Waiting for Corvus

“A show of hands in 19 acts”

In 2020, my wife Caroline and I collaborated to make a puppet show, which soon escalated into a feature-length movie. Drawing from Samuel Beckett’s Waiting for Godot, the film satirizes the Covid-19 era.

Trailer

The film was entirely DIY and contrived during lockdown. I wrote the 19 acts over the first 19 days of May. For the voiceover recording studio, we blanketed the walls of a room with spare sheets and duvets; for set design, Caroline dolled up wood hand manikins and, since nothing was open, scoured eBay and Etsy for props; for the musical score, aside from harmonica, I ‘played’ all the ‘instruments’ on an electric piano and composed using the Garageband audio software that came free with my laptop.

We haven’t released the full video to the public yet, and no one has seen it aside from a handful of friends and a few myopic, pea-brained screeners from leading film festivals who rejected our submission.

I’m kidding about them being myopic and pea-brained.

(I’m not.)

Overview

Two hands, Glynid and Hynus, are trapped together indoors, waiting for a virus that is wreaking havoc in the outer world. Glynid is an anxiety-riddled know–it–all who dogmatically follows ‘the science,’ while Hynus is an ignoramus whose nonsensical belligerence highlights the absurdity of their situation.
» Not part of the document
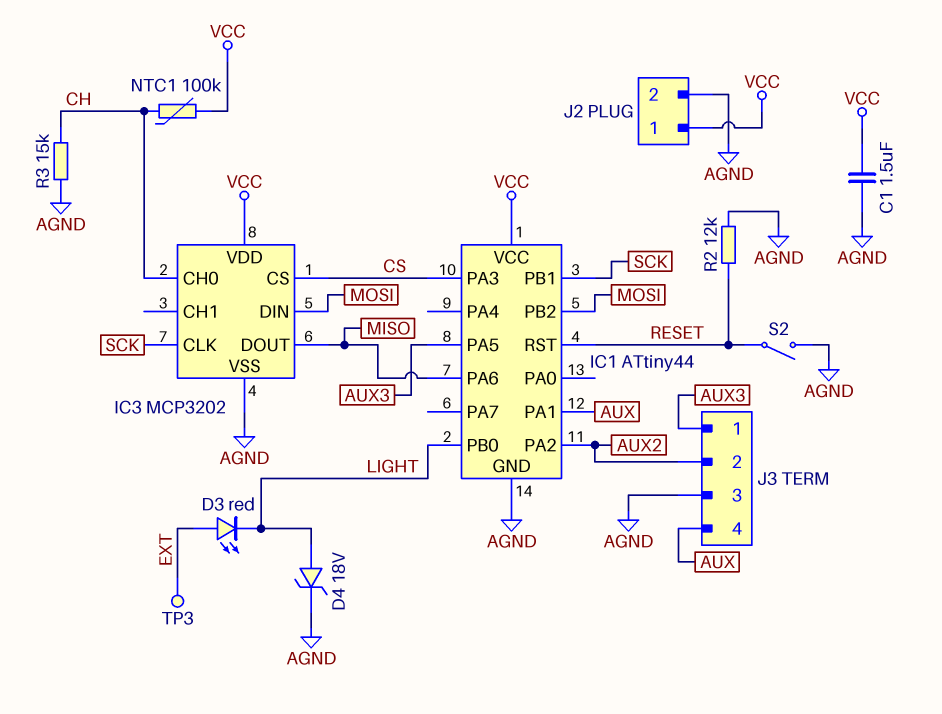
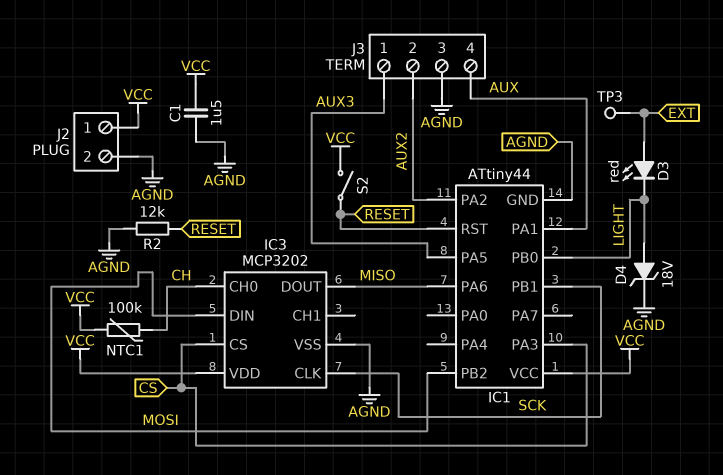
R3: 15k (AGND, CH) -> none
S2: switch (AGND, RESET) -> switch (RESET, VCC)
Connected to the outside world by a window that doubles as a screen, the waiting game soon frays into paranoiac exchanges, conspiratorial musings, and bouts of reflection that lead to self–loathing in one hand and self–care in the other. As the objects that once held meaning to them disappear while they wait, a new reality grows around them, if only they had the eyes to see it.